When Anna was only 1 month old, I met a mother and her 1-year-old son and remember thinking, “Anna will never be that old or that big!” Of course, she is now, and it’s just crazy to me that she’s even older than 1 year.
She LOVES using her walker and I think she’ll probably take her first independent steps soon. She only learned to crawl 2 months ago, so I’d say that’s pretty quick progress. She’s always been a big talker, but now says a lot of words, including mama, dada, bye-bye, hi, uh-oh, woah, this, and that. She’s usually pretty happy and is still going strong with 2 naps each day. Her sleep at night is a little bit hit-or-miss, but recently has been better.
Now that Anna is getting more independent, I’ve been able to do things like take a dance class in Durham and get out at night a little more frequently. Overall, things aren’t as stressful as they used to be when Anna was younger, with the exception of her sometimes still having frequent wake-ups at night. I feel very lucky that I get to stay at home with our daughter and really enjoy spending time with her.

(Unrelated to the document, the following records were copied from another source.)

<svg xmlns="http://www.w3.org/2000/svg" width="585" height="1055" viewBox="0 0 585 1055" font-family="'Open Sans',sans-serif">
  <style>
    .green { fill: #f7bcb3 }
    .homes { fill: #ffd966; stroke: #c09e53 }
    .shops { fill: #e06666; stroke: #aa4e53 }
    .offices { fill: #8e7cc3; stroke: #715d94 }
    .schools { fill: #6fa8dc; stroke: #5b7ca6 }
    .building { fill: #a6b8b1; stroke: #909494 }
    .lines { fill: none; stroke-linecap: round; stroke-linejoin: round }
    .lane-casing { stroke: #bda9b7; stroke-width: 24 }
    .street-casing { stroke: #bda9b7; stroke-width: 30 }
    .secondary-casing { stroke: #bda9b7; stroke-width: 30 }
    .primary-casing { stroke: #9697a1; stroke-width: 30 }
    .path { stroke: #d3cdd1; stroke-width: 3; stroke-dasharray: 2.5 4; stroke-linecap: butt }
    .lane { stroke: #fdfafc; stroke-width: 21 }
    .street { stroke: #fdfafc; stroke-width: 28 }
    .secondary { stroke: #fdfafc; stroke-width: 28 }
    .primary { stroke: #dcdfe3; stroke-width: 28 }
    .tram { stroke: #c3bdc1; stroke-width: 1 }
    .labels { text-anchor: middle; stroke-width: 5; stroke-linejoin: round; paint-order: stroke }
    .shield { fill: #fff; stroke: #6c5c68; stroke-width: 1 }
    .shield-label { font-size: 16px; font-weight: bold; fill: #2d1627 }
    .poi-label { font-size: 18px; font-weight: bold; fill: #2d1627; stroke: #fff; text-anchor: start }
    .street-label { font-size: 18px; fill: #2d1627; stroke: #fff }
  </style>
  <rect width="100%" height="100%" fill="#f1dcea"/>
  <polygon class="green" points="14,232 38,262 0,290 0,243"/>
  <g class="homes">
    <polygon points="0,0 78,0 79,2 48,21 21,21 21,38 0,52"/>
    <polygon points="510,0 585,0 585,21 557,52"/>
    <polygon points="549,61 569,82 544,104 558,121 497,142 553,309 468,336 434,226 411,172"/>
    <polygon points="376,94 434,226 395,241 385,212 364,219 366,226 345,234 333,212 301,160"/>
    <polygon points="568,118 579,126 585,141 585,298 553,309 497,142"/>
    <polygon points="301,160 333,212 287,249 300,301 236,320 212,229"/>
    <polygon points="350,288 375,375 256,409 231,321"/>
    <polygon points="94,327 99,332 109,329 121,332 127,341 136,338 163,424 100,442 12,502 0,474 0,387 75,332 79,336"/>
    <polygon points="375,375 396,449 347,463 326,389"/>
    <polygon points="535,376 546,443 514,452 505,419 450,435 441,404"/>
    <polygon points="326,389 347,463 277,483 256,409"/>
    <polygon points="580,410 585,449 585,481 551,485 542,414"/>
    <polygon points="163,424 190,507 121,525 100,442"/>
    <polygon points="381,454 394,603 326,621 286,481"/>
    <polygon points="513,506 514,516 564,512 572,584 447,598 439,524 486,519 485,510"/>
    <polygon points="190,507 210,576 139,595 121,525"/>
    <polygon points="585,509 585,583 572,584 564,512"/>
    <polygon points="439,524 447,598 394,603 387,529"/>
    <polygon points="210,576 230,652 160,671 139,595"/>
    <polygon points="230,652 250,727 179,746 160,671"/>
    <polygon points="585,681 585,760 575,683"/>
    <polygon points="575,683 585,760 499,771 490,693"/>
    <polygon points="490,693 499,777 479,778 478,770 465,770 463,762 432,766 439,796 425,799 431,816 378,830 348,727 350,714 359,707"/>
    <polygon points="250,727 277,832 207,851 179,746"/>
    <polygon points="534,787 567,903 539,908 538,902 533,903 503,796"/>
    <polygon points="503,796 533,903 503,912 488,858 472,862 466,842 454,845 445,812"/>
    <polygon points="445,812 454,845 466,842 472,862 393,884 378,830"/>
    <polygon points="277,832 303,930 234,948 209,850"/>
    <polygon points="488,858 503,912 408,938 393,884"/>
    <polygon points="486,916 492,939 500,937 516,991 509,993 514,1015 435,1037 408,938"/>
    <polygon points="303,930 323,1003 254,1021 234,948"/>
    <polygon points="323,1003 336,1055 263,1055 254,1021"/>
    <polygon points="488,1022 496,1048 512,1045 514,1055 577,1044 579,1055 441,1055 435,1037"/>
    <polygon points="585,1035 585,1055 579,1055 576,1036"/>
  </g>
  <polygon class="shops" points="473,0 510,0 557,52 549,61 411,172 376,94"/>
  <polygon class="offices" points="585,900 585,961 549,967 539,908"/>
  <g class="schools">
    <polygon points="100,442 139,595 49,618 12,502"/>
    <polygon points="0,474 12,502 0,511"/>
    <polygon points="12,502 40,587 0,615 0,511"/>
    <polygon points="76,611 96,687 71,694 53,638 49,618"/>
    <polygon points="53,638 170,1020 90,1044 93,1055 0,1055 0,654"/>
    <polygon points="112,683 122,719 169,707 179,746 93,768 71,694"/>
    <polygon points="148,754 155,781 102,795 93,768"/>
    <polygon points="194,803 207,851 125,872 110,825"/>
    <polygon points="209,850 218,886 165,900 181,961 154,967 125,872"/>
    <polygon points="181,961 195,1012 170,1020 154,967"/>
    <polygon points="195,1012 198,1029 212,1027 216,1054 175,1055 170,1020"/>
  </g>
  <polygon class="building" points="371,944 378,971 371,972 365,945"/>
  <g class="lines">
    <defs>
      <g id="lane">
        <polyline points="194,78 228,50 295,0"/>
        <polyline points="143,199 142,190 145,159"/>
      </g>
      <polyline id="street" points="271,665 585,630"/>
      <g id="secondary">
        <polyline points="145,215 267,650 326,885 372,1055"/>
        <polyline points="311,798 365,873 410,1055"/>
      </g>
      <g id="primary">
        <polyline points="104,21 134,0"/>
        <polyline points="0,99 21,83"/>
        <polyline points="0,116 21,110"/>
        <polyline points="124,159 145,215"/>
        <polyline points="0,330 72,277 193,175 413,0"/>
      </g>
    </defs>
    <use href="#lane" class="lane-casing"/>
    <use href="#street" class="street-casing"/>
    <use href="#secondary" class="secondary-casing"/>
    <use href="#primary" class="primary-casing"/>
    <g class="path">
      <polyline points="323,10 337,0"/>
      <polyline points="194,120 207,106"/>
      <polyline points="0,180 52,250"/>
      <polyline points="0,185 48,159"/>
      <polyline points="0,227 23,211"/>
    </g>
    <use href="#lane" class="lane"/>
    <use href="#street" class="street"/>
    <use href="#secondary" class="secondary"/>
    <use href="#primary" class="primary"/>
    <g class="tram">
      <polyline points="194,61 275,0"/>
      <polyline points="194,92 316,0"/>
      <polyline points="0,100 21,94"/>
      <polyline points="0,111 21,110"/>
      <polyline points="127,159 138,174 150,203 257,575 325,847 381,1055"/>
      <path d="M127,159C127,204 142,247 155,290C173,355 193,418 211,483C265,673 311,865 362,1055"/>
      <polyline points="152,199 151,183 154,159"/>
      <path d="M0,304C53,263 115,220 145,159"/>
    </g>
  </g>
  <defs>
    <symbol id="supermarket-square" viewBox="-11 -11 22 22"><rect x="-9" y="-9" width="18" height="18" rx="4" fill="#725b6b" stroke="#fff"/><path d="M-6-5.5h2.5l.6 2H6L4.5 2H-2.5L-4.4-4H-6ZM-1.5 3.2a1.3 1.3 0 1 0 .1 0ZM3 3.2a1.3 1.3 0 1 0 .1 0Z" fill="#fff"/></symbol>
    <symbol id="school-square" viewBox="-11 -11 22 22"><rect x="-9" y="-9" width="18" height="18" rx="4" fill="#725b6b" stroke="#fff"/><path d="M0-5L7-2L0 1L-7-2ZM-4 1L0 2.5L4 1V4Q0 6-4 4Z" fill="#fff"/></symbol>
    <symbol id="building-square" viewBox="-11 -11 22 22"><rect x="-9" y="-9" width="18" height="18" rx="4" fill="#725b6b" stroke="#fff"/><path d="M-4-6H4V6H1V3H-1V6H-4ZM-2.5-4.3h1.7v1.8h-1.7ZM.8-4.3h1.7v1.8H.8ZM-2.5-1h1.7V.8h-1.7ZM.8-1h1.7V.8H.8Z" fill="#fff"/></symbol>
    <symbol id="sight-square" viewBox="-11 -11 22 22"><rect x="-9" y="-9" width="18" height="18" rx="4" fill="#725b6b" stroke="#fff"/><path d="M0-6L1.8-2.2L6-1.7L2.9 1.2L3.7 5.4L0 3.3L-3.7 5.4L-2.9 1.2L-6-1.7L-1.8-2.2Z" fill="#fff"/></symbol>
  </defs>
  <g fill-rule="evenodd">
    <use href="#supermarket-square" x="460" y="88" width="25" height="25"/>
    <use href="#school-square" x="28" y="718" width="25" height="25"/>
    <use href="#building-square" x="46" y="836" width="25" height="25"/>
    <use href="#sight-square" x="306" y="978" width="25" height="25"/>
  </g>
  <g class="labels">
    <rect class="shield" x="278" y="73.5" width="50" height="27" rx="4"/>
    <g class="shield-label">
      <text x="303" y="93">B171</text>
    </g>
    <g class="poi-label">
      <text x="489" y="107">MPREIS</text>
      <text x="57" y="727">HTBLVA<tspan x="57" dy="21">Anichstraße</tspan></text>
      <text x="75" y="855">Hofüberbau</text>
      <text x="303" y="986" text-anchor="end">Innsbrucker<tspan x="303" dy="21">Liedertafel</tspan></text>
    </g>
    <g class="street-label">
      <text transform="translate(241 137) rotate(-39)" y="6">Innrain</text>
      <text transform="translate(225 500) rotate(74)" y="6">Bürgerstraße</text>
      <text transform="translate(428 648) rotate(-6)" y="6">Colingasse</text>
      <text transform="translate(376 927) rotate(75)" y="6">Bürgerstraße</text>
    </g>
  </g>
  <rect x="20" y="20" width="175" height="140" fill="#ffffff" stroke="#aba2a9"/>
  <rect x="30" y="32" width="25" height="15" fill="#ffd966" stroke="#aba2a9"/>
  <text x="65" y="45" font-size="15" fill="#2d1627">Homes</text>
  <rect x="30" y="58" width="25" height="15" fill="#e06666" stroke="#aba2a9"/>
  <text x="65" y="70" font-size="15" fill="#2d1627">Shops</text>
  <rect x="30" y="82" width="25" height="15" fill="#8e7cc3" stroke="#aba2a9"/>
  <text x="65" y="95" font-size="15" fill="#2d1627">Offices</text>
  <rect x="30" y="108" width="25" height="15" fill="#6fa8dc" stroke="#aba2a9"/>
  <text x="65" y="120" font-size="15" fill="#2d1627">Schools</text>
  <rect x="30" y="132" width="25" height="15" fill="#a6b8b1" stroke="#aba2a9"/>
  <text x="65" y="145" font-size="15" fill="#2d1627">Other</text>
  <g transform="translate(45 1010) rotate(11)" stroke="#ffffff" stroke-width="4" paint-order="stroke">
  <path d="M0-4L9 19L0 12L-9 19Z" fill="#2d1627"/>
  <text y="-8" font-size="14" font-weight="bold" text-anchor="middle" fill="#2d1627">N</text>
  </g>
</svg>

I used to worry that other people will think that I’m “that” crazy parent because of things like not letting Anna watch TV or have processed sugar, but recently I don’t care anymore–I feel confident that we’re doing what’s right for Anna. Patrick and I were going on a walk the other day and I told him that I think that the majority of good parenting is trying to set your kids up with good routines and long-term habits. All kids are different and obviously you need to do this in a developmentally appropriate way, but right now I think it’s best for Anna to be learning how to move around, spending lots of time outside, and learning what unprocessed foods taste like while her preferences are still developing. Eventually we will let her watch TV and loosen up about what she eats, but right now I think she’s doing fine.
I’ve also felt much better because her sleep at night is slowly improving. Patrick has been able to put her to bed at night a few times this week and has also been able to get her to go back to sleep in the middle of the night, which has been wonderful for me. We took advantage of him having the last two weeks off to try to work on this. We still don’t leave Anna alone if she’s crying at night, but have been able to comfort her while sitting next to her crib or just holding her instead of her solely relying on nursing to go back to sleep.
I’m not judging parents who do things differently than Patrick and I do and other than writing about it in this blog, I’m generally not very outspoken what we do with Anna. When it comes to raising kids, I think that people’s feelings can get hurt very easily because a comment about what you do with your child can be taken as a criticism of what the other parent is doing. That’s not my goal at all with this post– I just want to share that I’m happy to be feeling more confident and relaxed about our choices.